Excerpted text:
CLASSES ARE ANNOUNCED BY EMAIL OR SPECIAL INVITATION
LIMITED TO 12 PARTICIPANTS (per sesson)
PRESENTED BY: Critical Dynamics, Inc. and Shooting Sports Academy LLC
TRAINING LEAD: Keith Hanson
The FBI’s Uniform Crime Report documents that most deadly force encounters will happen in low light or dark conditions. Criminals rarely attack in broad daylight; preferring instead to use the cover of darkness or low-light conditions to give them a tactical advantage. As such, a person's ability to safely and effectively use a defensive firearm may depend entirely on if they possess a flashlight, and if they possess the knowledge and skills to use that flashlight properly.
This single-day, six-hour program provides a comprehensive training curriculum centered upon the concepts, tactics, techniques, and considerations designed to increase the student's confidence and effectiveness while using a defensive firearm in low- or no-light conditions.
Students are taken through a ‘basics of safety’ then move into formal training on the anatomy and physiology of the human eye in low- to no-light conditions, light equipment selection, and the technical/tactical use of lighting equipment for effective navigation, target location, identification, and evaluation, weapon sighting, and target engagement.
This direct, hands-on training program aids in the development of the student’s skill-set for proper dry-fire and on-range live-fire training utilizing MSR (Motor Skill Reinforcement) exercises.

Collected material:
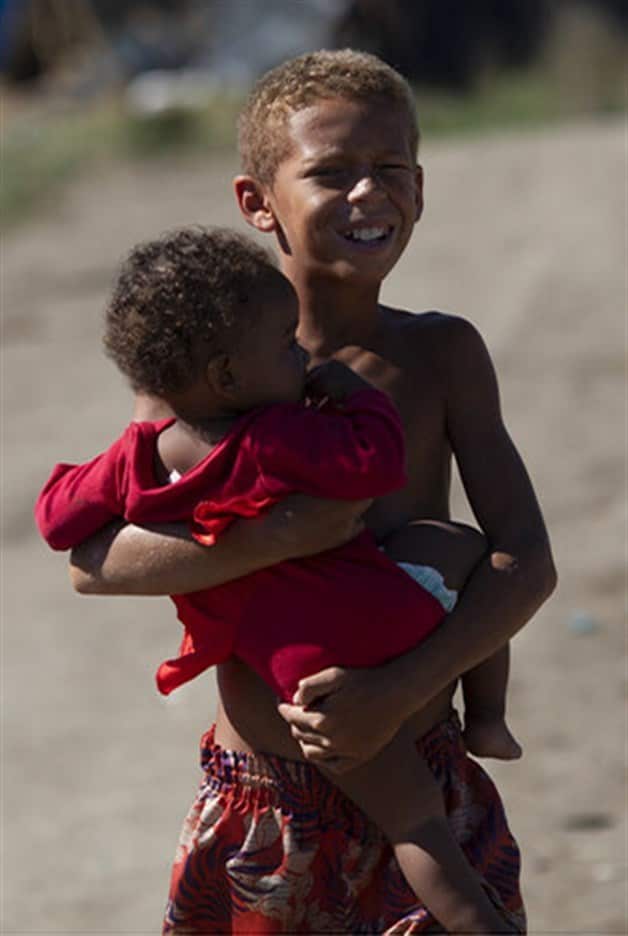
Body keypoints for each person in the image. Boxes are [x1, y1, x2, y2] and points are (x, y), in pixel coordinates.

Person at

Instructions:
(1) Using the low-light firearms course description, explain in one to three sentences why a person's ability to use a defensive firearm safely may depend on having a flashlight and knowing how to use it.
(2) How many hours does the program in the low-light firearms course description last?
(3) Please resume the low-light firearms course description after its last sentence.

Answers in order:
(1) According to the FBI's Uniform Crime Report, most deadly force encounters happen in low light or darkness, because criminals prefer that cover for a tactical advantage. A person's ability to safely and effectively use a defensive firearm may therefore depend on having a flashlight and the knowledge and skills to use it properly.

(2) The program lasts six hours over a single day.

(3)
The course incorporates the use of live-fire drills to reinforce and validate the tactics and techniques taught during the training.
In addition, every course taught by us incorporates “dry drills” to maintain skills without live fire exercises.
(A thirty-minute lunch break is provided mid-day. Meals are the responsibility of
the student and are NOT provided. A 'brown-bag' lunch is highly recommended.)
Topics to be covered include but are not limited to:
• Anatomy & physiology of the human eye in reduced or low-light conditions
• Metrics of illumination and reduced or low-light
• Criminal & civil liability overviews
• Tactical lights (including styles, construction, activation methods, etc.)
• Tactical lighting considerations (Lumens vs Lux vs Candlepower)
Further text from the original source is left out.